* Document section *

━━━━━━━━━━━━━━━━

Multiplying both sides by $$15!(n - 13)!,$$ we get

$$2.15(n - 13) = 15.14 + (n - 13).(n - 14)$$

$$\Rightarrow n^2 - 57n + 782 = 0$$

$$n = 23, 34$$

26. Let those three terms are $$r^{th}, (r + 1)^{th}$$ and $$(r + 2)^{th}$$ terms of the expansion.

$$\frac{t_{r- 1}}{t_r} = \frac{r}{n - r + 1} = \frac{56}{70} = \frac{4}{5}$$

$$9r - 4n = 4$$

$$\frac{t_{r}}{t_{r + 1}} = \frac{r + 1}{n - r} = \frac{70}{56}$$

$$9r - 5n = -4$$

$$\Rightarrow n = 8, r = 4$$

71, 72 and 73 are similar problems like ones we have solved and has been left as exercises.

━━━━━━━━━━━━━━━━

* Dataset rows *
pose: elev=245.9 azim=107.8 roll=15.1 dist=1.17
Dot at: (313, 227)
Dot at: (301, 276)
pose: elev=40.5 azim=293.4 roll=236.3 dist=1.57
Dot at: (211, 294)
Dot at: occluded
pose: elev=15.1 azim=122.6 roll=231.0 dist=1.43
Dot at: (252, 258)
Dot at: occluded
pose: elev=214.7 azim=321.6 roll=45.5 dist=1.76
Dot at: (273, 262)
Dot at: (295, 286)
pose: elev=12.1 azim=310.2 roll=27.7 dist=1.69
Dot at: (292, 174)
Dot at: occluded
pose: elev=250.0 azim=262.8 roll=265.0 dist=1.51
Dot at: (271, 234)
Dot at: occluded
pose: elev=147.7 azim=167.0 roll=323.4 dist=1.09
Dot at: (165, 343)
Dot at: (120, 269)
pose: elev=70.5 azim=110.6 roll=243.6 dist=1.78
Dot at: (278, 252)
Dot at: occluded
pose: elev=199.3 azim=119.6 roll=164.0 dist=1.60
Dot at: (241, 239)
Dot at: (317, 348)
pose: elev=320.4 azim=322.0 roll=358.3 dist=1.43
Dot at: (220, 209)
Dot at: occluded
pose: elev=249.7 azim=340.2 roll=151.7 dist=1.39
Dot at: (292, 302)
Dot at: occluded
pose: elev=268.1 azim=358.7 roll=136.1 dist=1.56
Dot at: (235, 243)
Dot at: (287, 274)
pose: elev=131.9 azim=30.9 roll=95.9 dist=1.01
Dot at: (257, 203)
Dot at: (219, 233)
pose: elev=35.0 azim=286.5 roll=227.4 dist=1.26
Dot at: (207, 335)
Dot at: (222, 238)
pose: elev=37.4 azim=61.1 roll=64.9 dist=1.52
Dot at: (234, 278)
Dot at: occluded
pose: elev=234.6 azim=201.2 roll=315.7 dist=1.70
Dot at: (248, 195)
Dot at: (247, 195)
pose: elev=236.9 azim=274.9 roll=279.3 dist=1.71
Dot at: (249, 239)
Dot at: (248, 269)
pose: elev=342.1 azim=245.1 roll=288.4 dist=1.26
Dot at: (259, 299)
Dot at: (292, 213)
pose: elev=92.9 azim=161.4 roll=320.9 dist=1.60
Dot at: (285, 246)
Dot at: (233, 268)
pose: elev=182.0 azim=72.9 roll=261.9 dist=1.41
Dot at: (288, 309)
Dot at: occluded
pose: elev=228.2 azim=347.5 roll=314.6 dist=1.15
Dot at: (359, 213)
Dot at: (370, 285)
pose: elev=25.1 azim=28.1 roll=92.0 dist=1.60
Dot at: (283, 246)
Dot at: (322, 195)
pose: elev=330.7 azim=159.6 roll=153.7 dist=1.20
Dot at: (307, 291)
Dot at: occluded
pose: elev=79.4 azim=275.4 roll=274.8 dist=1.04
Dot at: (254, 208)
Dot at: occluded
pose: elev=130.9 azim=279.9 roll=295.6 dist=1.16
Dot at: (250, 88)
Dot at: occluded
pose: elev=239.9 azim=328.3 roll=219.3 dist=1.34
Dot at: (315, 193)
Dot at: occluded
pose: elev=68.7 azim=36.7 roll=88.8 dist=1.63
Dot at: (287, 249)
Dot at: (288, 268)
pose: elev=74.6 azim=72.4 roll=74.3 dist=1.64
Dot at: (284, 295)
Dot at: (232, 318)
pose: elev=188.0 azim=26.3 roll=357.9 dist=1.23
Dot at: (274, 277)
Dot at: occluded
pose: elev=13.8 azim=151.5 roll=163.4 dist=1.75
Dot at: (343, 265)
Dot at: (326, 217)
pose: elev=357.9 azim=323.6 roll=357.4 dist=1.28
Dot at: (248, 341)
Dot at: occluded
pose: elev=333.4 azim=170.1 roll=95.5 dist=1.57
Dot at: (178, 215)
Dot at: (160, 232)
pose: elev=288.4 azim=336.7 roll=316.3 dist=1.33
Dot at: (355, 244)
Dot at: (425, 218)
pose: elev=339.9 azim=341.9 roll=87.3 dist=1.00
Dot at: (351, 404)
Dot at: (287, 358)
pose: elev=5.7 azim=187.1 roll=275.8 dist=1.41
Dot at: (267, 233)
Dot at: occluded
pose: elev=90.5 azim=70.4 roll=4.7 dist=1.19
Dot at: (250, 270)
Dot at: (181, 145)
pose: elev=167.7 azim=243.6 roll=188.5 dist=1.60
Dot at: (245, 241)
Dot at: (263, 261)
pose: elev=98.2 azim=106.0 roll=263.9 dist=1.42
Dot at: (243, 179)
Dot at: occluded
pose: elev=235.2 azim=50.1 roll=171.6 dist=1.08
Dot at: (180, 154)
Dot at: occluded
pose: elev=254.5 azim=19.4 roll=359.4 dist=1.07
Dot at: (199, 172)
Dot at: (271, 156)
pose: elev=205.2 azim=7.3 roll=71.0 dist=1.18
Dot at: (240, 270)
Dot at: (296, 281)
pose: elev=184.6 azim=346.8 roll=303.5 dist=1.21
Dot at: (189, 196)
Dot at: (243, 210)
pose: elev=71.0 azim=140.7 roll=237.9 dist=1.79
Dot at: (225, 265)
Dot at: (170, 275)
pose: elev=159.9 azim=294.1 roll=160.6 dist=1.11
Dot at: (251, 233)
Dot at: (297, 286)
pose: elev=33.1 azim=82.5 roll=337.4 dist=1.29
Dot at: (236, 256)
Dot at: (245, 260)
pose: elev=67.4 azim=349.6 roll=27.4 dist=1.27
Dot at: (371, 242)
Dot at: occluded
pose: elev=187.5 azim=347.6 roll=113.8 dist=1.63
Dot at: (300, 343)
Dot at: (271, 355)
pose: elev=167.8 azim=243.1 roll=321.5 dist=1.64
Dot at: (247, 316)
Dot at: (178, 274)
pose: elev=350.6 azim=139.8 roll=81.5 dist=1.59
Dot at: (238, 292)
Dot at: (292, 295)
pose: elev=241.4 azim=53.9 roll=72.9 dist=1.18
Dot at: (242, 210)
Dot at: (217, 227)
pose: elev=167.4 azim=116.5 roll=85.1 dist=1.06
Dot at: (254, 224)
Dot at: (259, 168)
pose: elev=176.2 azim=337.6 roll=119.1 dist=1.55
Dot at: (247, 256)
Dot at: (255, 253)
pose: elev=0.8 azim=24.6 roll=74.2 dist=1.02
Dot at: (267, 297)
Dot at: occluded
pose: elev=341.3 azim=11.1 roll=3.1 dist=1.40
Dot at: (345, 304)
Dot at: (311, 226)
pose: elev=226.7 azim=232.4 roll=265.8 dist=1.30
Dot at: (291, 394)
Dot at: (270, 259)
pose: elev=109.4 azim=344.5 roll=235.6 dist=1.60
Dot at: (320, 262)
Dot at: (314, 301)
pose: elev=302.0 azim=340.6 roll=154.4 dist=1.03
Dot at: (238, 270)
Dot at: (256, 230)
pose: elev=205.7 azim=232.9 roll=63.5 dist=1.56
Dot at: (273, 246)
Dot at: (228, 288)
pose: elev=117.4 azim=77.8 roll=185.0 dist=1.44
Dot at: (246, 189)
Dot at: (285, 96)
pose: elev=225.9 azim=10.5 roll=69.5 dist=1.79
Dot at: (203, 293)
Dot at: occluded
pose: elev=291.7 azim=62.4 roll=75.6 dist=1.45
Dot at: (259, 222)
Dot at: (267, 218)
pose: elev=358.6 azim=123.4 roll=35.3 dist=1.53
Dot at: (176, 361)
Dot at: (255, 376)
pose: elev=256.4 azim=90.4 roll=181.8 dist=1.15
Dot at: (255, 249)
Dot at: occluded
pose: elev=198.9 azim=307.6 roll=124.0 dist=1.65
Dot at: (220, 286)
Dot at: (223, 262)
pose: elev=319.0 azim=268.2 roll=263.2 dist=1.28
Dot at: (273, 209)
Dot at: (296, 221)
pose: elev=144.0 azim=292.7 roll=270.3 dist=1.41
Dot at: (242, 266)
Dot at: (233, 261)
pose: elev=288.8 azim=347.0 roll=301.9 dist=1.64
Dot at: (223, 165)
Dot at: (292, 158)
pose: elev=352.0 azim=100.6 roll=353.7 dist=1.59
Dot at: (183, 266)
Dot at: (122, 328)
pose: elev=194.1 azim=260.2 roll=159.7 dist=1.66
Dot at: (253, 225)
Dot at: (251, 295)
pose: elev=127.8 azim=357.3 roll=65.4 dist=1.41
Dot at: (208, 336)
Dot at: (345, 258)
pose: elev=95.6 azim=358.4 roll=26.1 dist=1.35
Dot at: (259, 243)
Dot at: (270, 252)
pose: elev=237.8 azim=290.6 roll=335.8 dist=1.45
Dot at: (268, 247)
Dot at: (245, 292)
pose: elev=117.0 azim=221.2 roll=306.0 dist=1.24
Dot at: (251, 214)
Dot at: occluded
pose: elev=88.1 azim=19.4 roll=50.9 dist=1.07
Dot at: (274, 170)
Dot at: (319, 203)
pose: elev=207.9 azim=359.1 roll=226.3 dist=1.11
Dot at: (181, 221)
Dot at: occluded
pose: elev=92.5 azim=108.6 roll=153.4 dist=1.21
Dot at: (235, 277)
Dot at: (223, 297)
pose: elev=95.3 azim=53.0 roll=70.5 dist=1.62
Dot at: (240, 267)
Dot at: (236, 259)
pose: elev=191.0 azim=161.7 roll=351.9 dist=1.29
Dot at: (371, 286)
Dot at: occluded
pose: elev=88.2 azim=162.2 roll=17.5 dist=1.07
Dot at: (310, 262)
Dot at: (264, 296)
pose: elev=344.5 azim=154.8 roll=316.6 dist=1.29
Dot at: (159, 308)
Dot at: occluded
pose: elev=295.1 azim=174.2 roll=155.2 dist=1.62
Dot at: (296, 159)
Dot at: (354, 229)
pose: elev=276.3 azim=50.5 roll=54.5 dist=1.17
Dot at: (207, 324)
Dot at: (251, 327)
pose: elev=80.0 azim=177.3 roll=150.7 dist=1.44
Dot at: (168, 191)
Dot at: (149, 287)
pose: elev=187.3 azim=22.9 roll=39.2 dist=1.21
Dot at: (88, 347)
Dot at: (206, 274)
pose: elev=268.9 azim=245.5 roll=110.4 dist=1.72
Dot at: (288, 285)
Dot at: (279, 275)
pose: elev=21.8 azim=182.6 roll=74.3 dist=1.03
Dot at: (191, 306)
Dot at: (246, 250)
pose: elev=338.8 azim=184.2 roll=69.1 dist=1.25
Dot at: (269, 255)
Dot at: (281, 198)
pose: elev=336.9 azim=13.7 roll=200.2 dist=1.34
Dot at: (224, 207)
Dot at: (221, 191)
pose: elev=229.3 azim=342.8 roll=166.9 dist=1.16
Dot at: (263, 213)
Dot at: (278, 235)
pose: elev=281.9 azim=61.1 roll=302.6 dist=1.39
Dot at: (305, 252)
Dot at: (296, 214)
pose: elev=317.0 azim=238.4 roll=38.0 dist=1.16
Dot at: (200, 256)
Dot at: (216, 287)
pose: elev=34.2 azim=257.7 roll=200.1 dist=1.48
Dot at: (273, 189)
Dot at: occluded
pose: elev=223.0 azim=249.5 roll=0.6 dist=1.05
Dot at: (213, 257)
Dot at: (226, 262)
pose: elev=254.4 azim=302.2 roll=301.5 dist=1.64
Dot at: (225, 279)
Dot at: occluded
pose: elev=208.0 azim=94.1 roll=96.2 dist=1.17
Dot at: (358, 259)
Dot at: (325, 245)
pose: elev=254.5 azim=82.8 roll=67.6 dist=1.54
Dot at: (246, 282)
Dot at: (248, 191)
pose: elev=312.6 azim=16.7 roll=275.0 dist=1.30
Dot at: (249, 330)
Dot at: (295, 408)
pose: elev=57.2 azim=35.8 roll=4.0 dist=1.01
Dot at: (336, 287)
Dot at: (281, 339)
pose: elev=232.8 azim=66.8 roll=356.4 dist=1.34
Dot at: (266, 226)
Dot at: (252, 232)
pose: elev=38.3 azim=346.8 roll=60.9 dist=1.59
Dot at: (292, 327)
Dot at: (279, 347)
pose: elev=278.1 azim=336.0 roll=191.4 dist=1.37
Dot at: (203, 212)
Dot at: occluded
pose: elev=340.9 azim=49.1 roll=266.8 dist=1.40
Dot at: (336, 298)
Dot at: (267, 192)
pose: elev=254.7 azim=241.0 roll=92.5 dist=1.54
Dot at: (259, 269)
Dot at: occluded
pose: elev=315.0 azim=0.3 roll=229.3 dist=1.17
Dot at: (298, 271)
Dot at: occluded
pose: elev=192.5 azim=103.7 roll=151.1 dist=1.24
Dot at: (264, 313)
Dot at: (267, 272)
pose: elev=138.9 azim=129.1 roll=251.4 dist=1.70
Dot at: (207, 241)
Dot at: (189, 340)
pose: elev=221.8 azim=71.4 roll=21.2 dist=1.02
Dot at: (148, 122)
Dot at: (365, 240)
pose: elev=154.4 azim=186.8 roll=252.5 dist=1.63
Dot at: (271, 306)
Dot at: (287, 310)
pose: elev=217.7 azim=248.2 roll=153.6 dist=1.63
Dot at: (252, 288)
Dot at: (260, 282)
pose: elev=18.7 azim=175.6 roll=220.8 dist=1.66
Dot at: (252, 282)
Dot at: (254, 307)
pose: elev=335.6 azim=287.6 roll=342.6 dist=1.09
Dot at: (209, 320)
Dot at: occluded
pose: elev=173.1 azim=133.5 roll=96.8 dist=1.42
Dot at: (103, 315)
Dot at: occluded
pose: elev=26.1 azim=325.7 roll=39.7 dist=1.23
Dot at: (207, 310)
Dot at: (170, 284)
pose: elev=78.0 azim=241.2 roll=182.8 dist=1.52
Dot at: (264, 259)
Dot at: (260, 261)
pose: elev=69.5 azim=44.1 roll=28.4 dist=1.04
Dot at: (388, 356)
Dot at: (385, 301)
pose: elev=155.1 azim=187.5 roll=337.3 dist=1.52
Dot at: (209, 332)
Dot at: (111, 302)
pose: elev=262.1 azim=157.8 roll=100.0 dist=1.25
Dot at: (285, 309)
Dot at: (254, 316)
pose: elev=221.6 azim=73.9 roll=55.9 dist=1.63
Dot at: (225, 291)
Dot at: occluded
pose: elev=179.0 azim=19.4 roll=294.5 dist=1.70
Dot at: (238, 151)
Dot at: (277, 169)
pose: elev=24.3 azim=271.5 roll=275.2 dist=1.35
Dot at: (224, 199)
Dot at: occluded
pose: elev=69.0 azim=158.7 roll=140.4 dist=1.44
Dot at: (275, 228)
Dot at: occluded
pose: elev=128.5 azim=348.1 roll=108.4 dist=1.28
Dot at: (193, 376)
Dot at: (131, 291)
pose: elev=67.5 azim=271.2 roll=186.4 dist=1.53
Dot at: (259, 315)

━━━━━━━━━━━━━━━━

* Written task A *
Render this sentence from the worked binomial solutions in Spanish: "71, 72 and 73 are similar problems like ones we have solved and has been left as exercises."
* Written task B *
Print the stretch of the worked binomial solutions from "Multiplying both sides" through "of the expansion.".
* Written task C *
Write what comes next in the worked binomial solutions, picking up after their final sentence.
The material is not needed for the work that follows.

* Exercise result A *
Los problemas 71, 72 y 73 son similares a los que ya hemos resuelto y se han dejado como ejercicios.

* Exercise result B *
Multiplying both sides by $$15!(n - 13)!,$$ we get

$$2.15(n - 13) = 15.14 + (n - 13).(n - 14)$$

$$\Rightarrow n^2 - 57n + 782 = 0$$

$$n = 23, 34$$

26. Let those three terms are $$r^{th}, (r + 1)^{th}$$ and $$(r + 2)^{th}$$ terms of the expansion.

* Exercise result C *
1. Let the binomial expansion be $$(x + y)^n.$$

$$a = {}^nC_5x^{n - 5}y^5, b = {}^nC_6x^{n - 6}y^6, c = {}^nC_7x^{n - 7}y^7, d = {}^nC_8x^{n - 8}y^8$$

$$b^2 - ac = \left({}^nC_6x^{n - 6}y^6\right)^2 - {}^nC_5x^{n - 5}y^5{}^nC_7x^{n - 7}y^7$$

$$= \left(\frac{n!}{6!(n - 6)!}x^{n - 6}y^6\right)^2 - \frac{n!}{5!(n - 5)!}x^{n - 5}y^5 \frac{n!}{7!(n - 6)!}x^{n - 7}y^7$$

Similary $$c^2 - bd$$ can be computed and it can be shown that $$\frac{b^2 - ac}{c^2 - bd} = \frac{4a}{3c}$$

2. Let us solve these one by one.

1. We have to prove that $$\frac{a + b}{a}, \frac{b + c}{b}, \frac{c + d}{c}$$ are in H.P.

i.e. $$\frac{a}{a + b}, \frac{b}{b + c}, \frac{c}{c + d}$$ are in A.P.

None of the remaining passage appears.